EXERCISE BRIEF | Print the listing below verbatim, passing over each picture.

MATERIAL SHOWN |

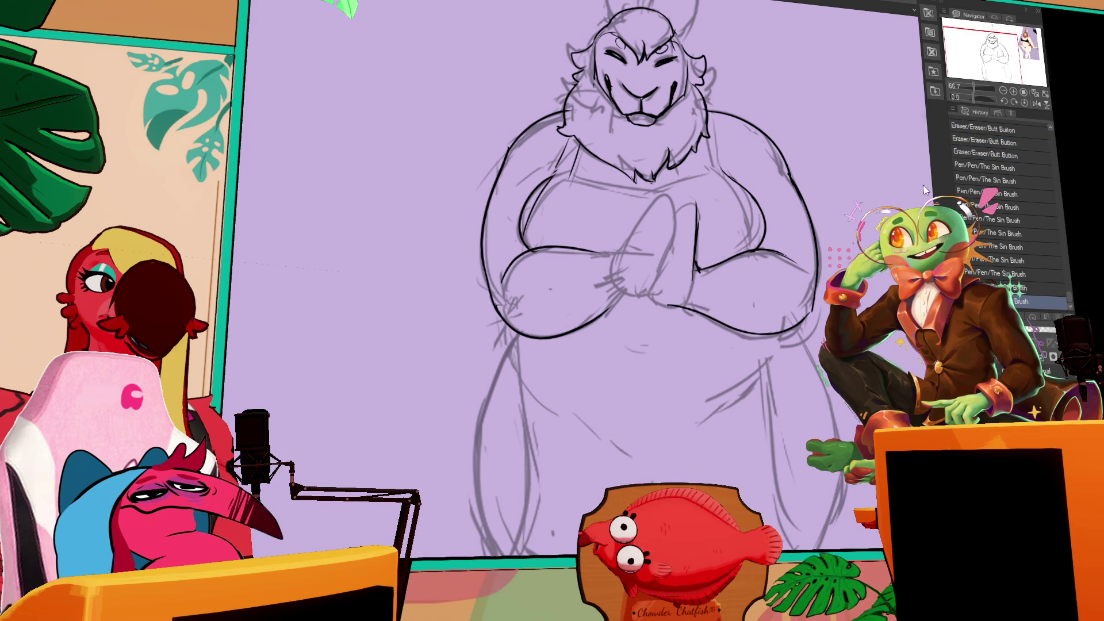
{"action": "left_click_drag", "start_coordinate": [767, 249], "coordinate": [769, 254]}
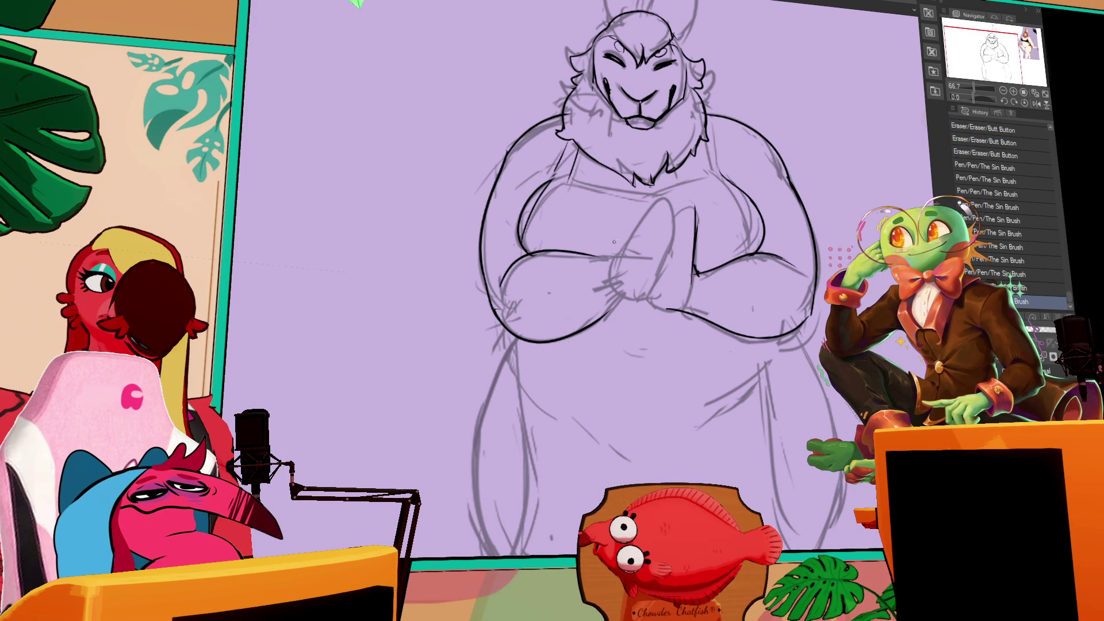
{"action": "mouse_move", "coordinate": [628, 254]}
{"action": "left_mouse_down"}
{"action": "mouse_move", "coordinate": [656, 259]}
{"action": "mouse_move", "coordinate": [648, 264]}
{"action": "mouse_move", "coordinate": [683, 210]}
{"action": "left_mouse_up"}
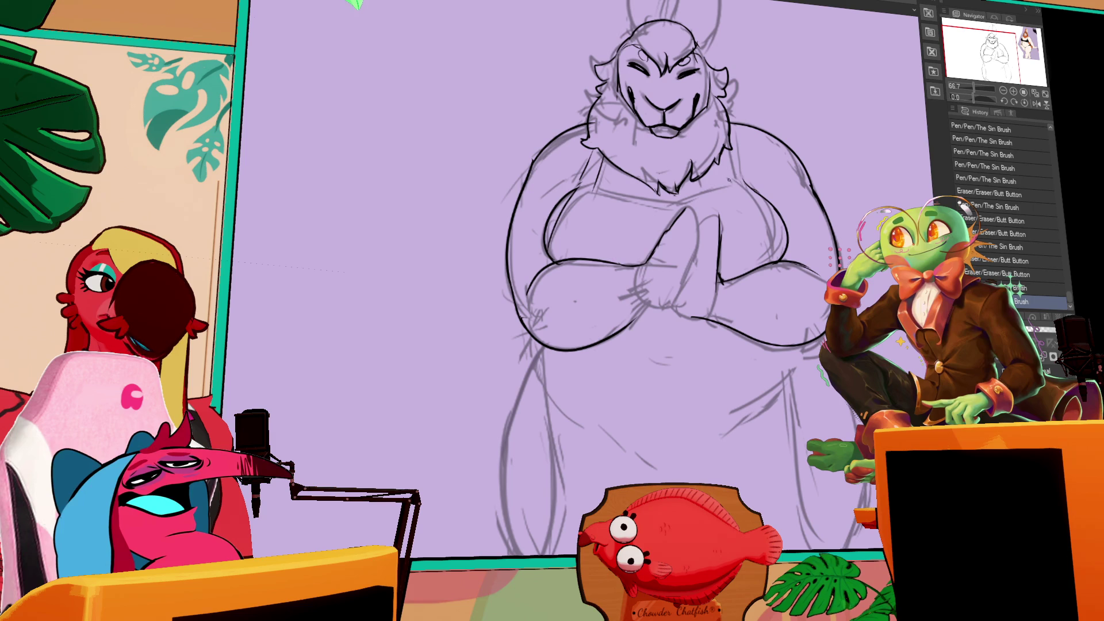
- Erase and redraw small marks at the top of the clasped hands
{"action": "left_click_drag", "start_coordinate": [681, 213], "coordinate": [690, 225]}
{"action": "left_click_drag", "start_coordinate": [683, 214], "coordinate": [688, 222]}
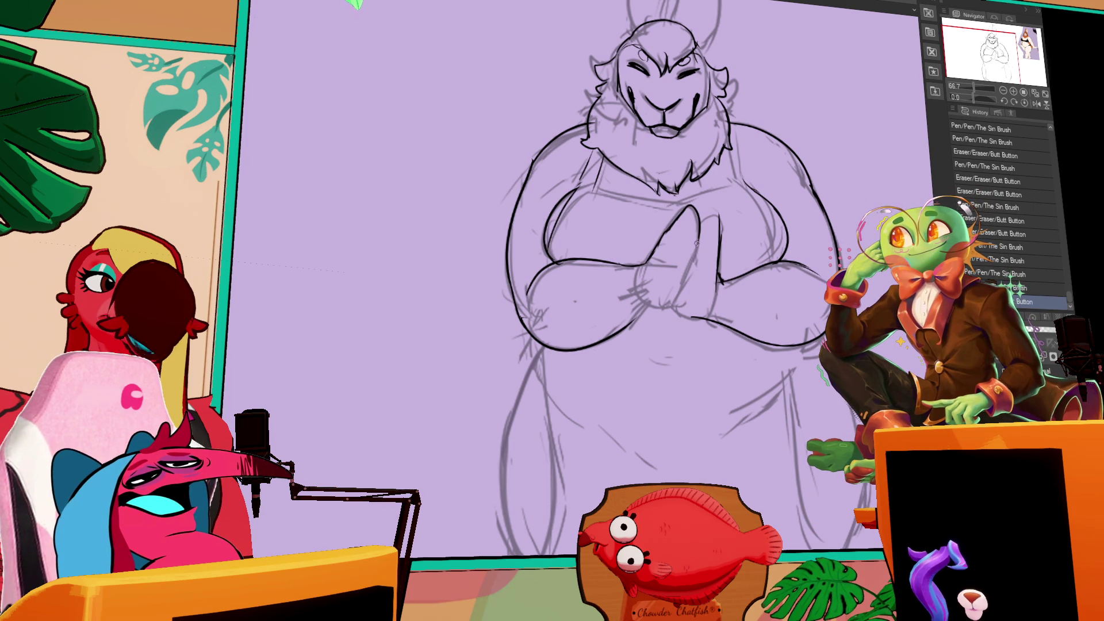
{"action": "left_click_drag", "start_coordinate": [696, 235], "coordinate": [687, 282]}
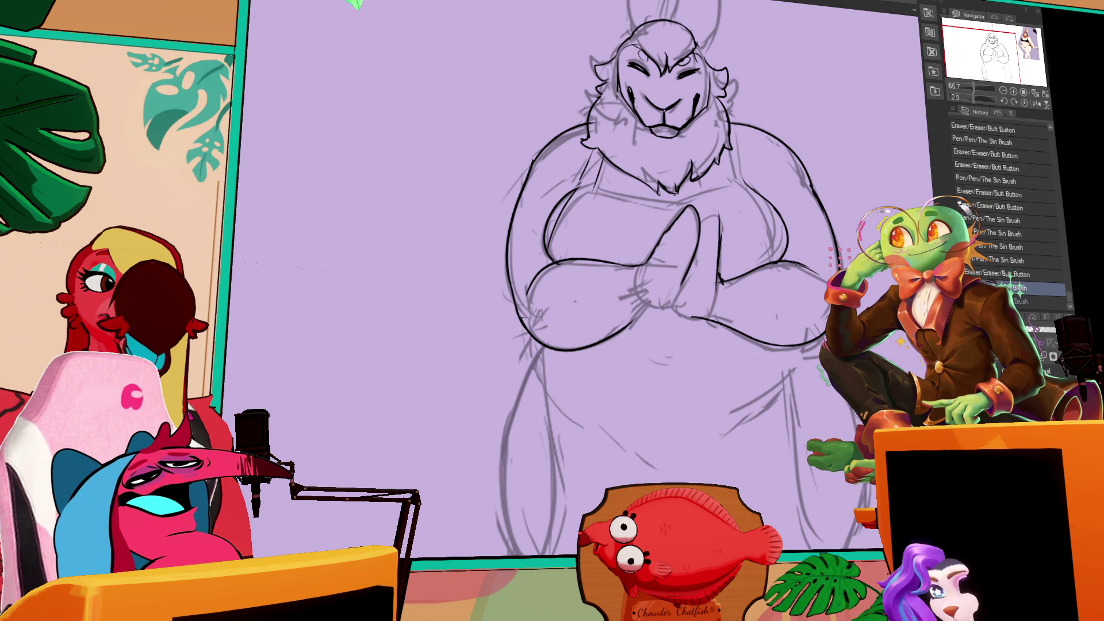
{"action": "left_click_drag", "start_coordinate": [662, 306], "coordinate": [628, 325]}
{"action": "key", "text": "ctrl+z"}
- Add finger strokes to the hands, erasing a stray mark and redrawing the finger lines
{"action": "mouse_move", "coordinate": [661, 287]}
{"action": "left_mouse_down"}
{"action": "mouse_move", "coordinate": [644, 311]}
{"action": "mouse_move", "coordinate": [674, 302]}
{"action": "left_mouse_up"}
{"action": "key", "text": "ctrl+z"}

EXERCISE RESPONSE |
{"action": "left_click_drag", "start_coordinate": [767, 249], "coordinate": [769, 254]}
{"action": "mouse_move", "coordinate": [628, 254]}
{"action": "left_mouse_down"}
{"action": "mouse_move", "coordinate": [656, 259]}
{"action": "mouse_move", "coordinate": [648, 264]}
{"action": "mouse_move", "coordinate": [683, 210]}
{"action": "left_mouse_up"}
- Erase and redraw small marks at the top of the clasped hands
{"action": "left_click_drag", "start_coordinate": [681, 213], "coordinate": [690, 225]}
{"action": "left_click_drag", "start_coordinate": [683, 214], "coordinate": [688, 222]}
{"action": "left_click_drag", "start_coordinate": [696, 235], "coordinate": [687, 282]}
{"action": "left_click_drag", "start_coordinate": [662, 306], "coordinate": [628, 325]}
{"action": "key", "text": "ctrl+z"}
- Add finger strokes to the hands, erasing a stray mark and redrawing the finger lines
{"action": "mouse_move", "coordinate": [661, 287]}
{"action": "left_mouse_down"}
{"action": "mouse_move", "coordinate": [644, 311]}
{"action": "mouse_move", "coordinate": [674, 302]}
{"action": "left_mouse_up"}
{"action": "key", "text": "ctrl+z"}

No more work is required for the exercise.